BRENT RENAUD: Anthony, be careful, OK? And we hope to see you again.
AMY GOODMAN: There’s [Brent], totally amazing, in Honduras, Craig, who when he was talking to a Somalian severely injured in Somalia, the man said to him the way that Brent carried himself as a journalist, that he was holding a camera with his heart, Brent, who, in — as an adult, was diagnosed with autism, being on the spectrum. Craig, what you want people to take away from this film, and how you lived with him, even in his death, by making this film?
CRAIG RENAUD: Yeah, you know, we just wanted people to understand Brent’s compassion. You know, he was a very compassionate person. And when he was going to war zones, it was never about just trying to get to the frontlines and cover conflict or soldiers shooting at each other. He wanted to humanize the people that were — that were there.
And that moment in Somalia was so powerful, because he was documenting one of the worst car bombs in Somalia’s history, in a hospital, and this man, who was severely burned from the car bomb, is watching Brent from across the room, calls him over and just says, “I can see you filming from the heart, and that means a lot.” And he said, “You and I, we can change the world, if we believe it.”
AMY GOODMAN: And, Juan, you were wounded with Brent as Brent lay dying. You grew up in Colombia. You lost your father, killed by drug cartels in Colombia. Your final message to people who watch this film tonight, premiering on HBO?
JUAN ARREDONDO: I think one of the takeaways is to — hopefully, people understand and appreciate the work that we do as journalists, as more and more we’re seeing attacks on our colleagues around the world. I hope that one of the messages that they take from this documentary is the close inside portrait of a brother, a family and the loved ones, what they go through when they lose a journalist, and what we lose in our democracy is what we lose when we lose a journalist. So, hopefully, that’s what people will take away from this.
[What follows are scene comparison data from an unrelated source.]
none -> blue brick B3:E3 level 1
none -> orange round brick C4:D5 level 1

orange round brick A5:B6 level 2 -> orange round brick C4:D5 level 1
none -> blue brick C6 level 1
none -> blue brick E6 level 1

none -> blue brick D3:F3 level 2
AMY GOODMAN: And one of the most poignant moments at the end, when people are holding up pictures of journalists around the world who have died, particularly in Gaza, in that other conflict right now, where over 250 journalists have been killed.
I want to thank you both for being with us, Juan Arredondo, Craig Renaud. Craig is the director of Armed Only with a Camera: The Life and Death of Brent Renaud, Juan, the producer. It premieres tonight on HBO.
And that was it for our show. I’m Amy Goodman, with Juan González. Happy birthday, Robby Karran!